--- START ---

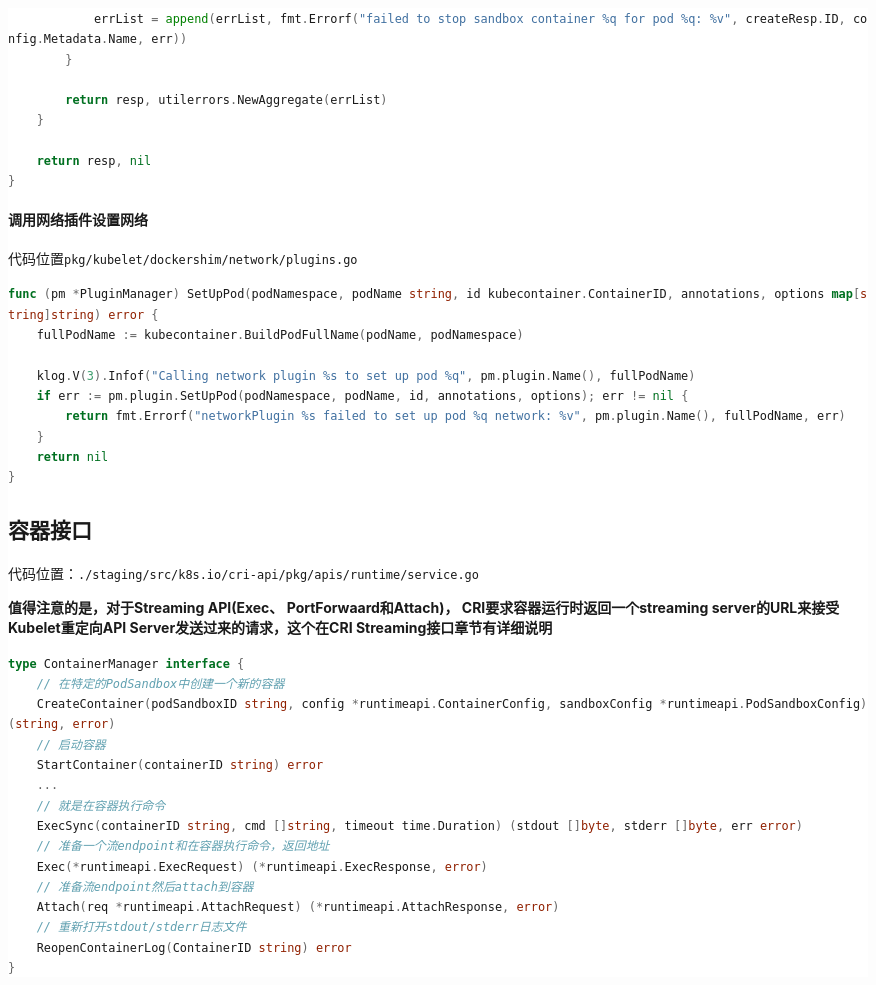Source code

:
 ```go
			errList = append(errList, fmt.Errorf("failed to stop sandbox container %q for pod %q: %v", createResp.ID, config.Metadata.Name, err))
		}

		return resp, utilerrors.NewAggregate(errList)
	}

	return resp, nil
}
```

#### 调用网络插件设置网络

代码位置`pkg/kubelet/dockershim/network/plugins.go`

```go
func (pm *PluginManager) SetUpPod(podNamespace, podName string, id kubecontainer.ContainerID, annotations, options map[string]string) error {
	fullPodName := kubecontainer.BuildPodFullName(podName, podNamespace)

	klog.V(3).Infof("Calling network plugin %s to set up pod %q", pm.plugin.Name(), fullPodName)
	if err := pm.plugin.SetUpPod(podNamespace, podName, id, annotations, options); err != nil {
		return fmt.Errorf("networkPlugin %s failed to set up pod %q network: %v", pm.plugin.Name(), fullPodName, err)
	}
	return nil
}
```



## 容器接口

代码位置：`./staging/src/k8s.io/cri-api/pkg/apis/runtime/service.go`

**值得注意的是，对于Streaming API(Exec、 PortForwaard和Attach)， CRI要求容器运行时返回一个streaming server的URL来接受Kubelet重定向API Server发送过来的请求，这个在CRI Streaming接口章节有详细说明**

```go
type ContainerManager interface {
	// 在特定的PodSandbox中创建一个新的容器
	CreateContainer(podSandboxID string, config *runtimeapi.ContainerConfig, sandboxConfig *runtimeapi.PodSandboxConfig) (string, error)
	// 启动容器
	StartContainer(containerID string) error
	...
    // 就是在容器执行命令
	ExecSync(containerID string, cmd []string, timeout time.Duration) (stdout []byte, stderr []byte, err error)	
    // 准备一个流endpoint和在容器执行命令，返回地址
	Exec(*runtimeapi.ExecRequest) (*runtimeapi.ExecResponse, error)	
    // 准备流endpoint然后attach到容器
	Attach(req *runtimeapi.AttachRequest) (*runtimeapi.AttachResponse, error)	
    // 重新打开stdout/stderr日志文件
	ReopenContainerLog(ContainerID string) error
}
```
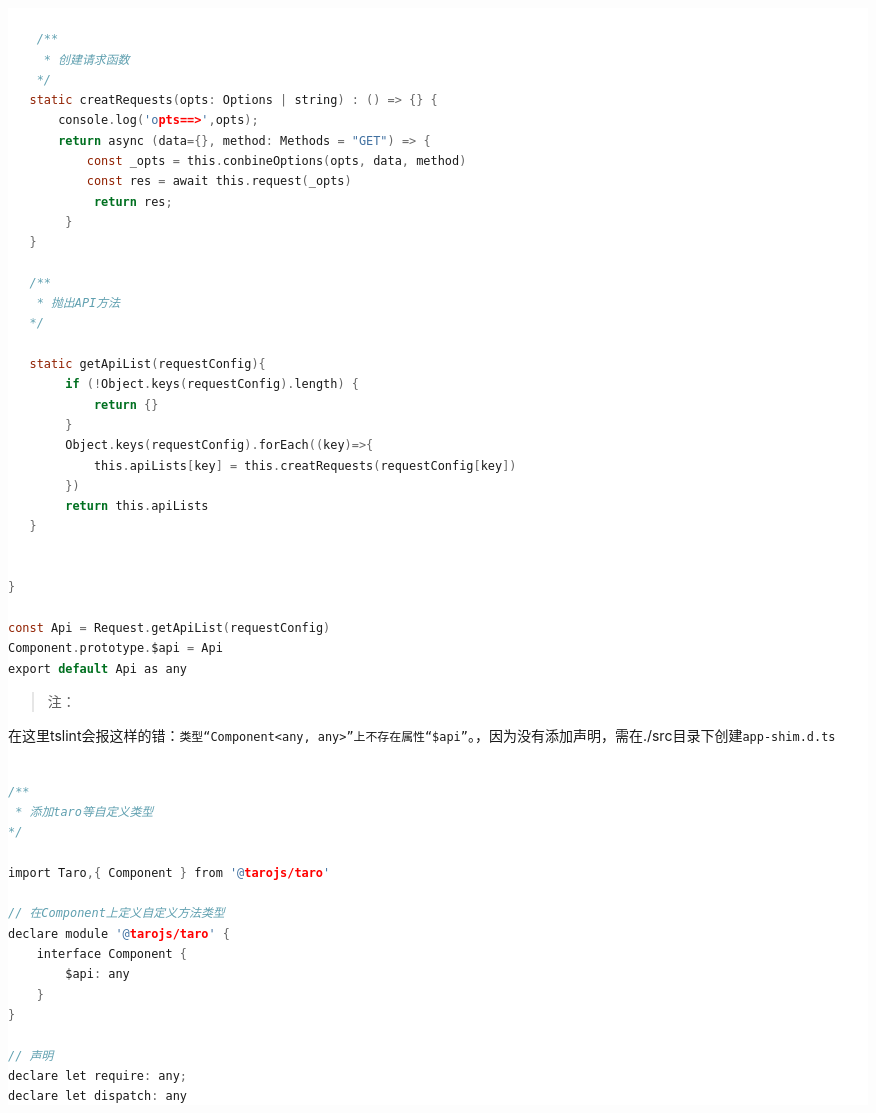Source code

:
 ```h

    /** 
     * 创建请求函数
    */
   static creatRequests(opts: Options | string) : () => {} {
       console.log('opts==>',opts);
       return async (data={}, method: Methods = "GET") => {
           const _opts = this.conbineOptions(opts, data, method)
           const res = await this.request(_opts)
            return res;
        }
   }

   /** 
    * 抛出API方法
   */

   static getApiList(requestConfig){
        if (!Object.keys(requestConfig).length) {
            return {}
        }
        Object.keys(requestConfig).forEach((key)=>{
            this.apiLists[key] = this.creatRequests(requestConfig[key])
        })
        return this.apiLists
   }


}

const Api = Request.getApiList(requestConfig)
Component.prototype.$api = Api
export default Api as any


```

> 注：

在这里tslint会报这样的错：`类型“Component<any, any>”上不存在属性“$api”`。，因为没有添加声明，需在./src目录下创建`app-shim.d.ts`


```h

/** 
 * 添加taro等自定义类型
*/

import Taro,{ Component } from '@tarojs/taro'

// 在Component上定义自定义方法类型
declare module '@tarojs/taro' {
    interface Component {
        $api: any
    }
}

// 声明
declare let require: any;
declare let dispatch: any

```
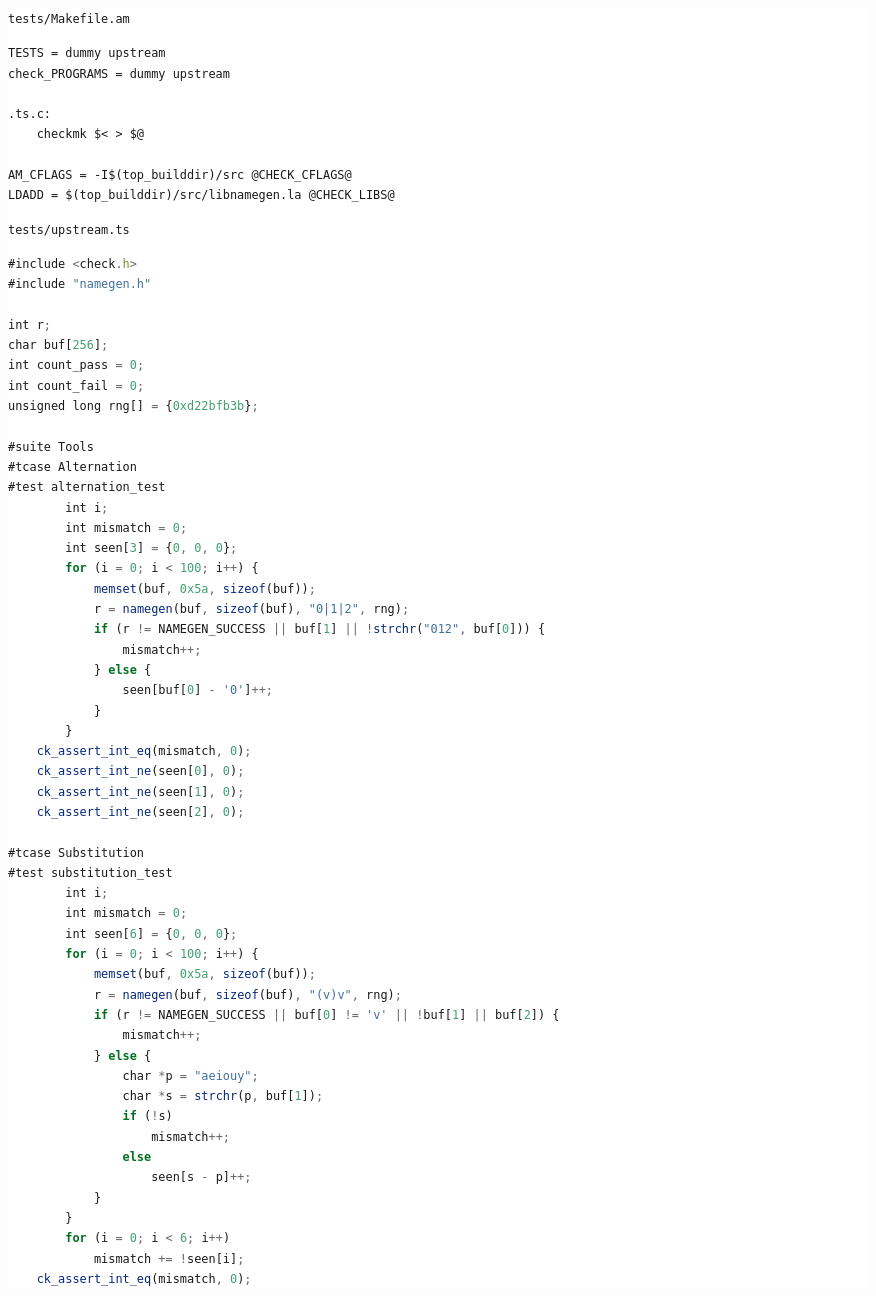 `tests/Makefile.am`
```make
TESTS = dummy upstream
check_PROGRAMS = dummy upstream

.ts.c:
	checkmk $< > $@

AM_CFLAGS = -I$(top_builddir)/src @CHECK_CFLAGS@
LDADD = $(top_builddir)/src/libnamegen.la @CHECK_LIBS@
```

`tests/upstream.ts`
```ts
#include <check.h>
#include "namegen.h"

int r;
char buf[256];
int count_pass = 0;
int count_fail = 0;
unsigned long rng[] = {0xd22bfb3b};

#suite Tools
#tcase Alternation
#test alternation_test
        int i;
        int mismatch = 0;
        int seen[3] = {0, 0, 0};
        for (i = 0; i < 100; i++) {
            memset(buf, 0x5a, sizeof(buf));
            r = namegen(buf, sizeof(buf), "0|1|2", rng);
            if (r != NAMEGEN_SUCCESS || buf[1] || !strchr("012", buf[0])) {
                mismatch++;
            } else {
                seen[buf[0] - '0']++;
            }
        }
	ck_assert_int_eq(mismatch, 0);
	ck_assert_int_ne(seen[0], 0);
	ck_assert_int_ne(seen[1], 0);
	ck_assert_int_ne(seen[2], 0);

#tcase Substitution
#test substitution_test
        int i;
        int mismatch = 0;
        int seen[6] = {0, 0, 0};
        for (i = 0; i < 100; i++) {
            memset(buf, 0x5a, sizeof(buf));
            r = namegen(buf, sizeof(buf), "(v)v", rng);
            if (r != NAMEGEN_SUCCESS || buf[0] != 'v' || !buf[1] || buf[2]) {
                mismatch++;
            } else {
                char *p = "aeiouy";
                char *s = strchr(p, buf[1]);
                if (!s)
                    mismatch++;
                else
                    seen[s - p]++;
            }
        }
        for (i = 0; i < 6; i++)
            mismatch += !seen[i];
	ck_assert_int_eq(mismatch, 0);
```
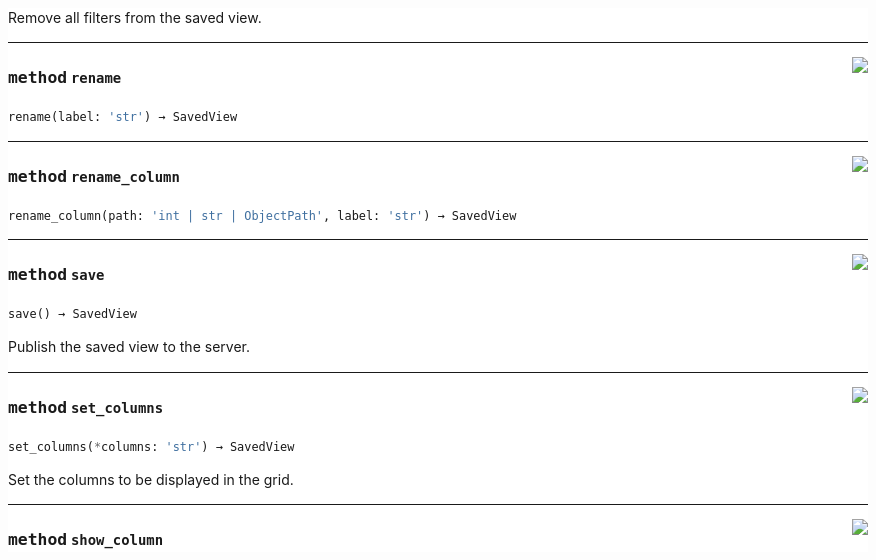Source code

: Remove all filters from the saved view. 

---

<a href="https://github.com/wandb/weave/blob/master/weave/flow/saved_view.py#L518"><img align="right" src="https://img.shields.io/badge/-source-cccccc?style=flat-square" /></a>

### <kbd>method</kbd> `rename`

```python
rename(label: 'str') → SavedView
```





---

<a href="https://github.com/wandb/weave/blob/master/weave/flow/saved_view.py#L675"><img align="right" src="https://img.shields.io/badge/-source-cccccc?style=flat-square" /></a>

### <kbd>method</kbd> `rename_column`

```python
rename_column(path: 'int | str | ObjectPath', label: 'str') → SavedView
```





---

<a href="https://github.com/wandb/weave/blob/master/weave/flow/saved_view.py#L830"><img align="right" src="https://img.shields.io/badge/-source-cccccc?style=flat-square" /></a>

### <kbd>method</kbd> `save`

```python
save() → SavedView
```

Publish the saved view to the server. 

---

<a href="https://github.com/wandb/weave/blob/master/weave/flow/saved_view.py#L655"><img align="right" src="https://img.shields.io/badge/-source-cccccc?style=flat-square" /></a>

### <kbd>method</kbd> `set_columns`

```python
set_columns(*columns: 'str') → SavedView
```

Set the columns to be displayed in the grid. 

---

<a href="https://github.com/wandb/weave/blob/master/weave/flow/saved_view.py#L609"><img align="right" src="https://img.shields.io/badge/-source-cccccc?style=flat-square" /></a>

### <kbd>method</kbd> `show_column`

--- END ---

__EXERCISE OBJECTIVE__
Some lines of the data above may hold the word "sizeof"; report how many do, and nothing else.

__ANSWER FOR THIS EXERCISE__
4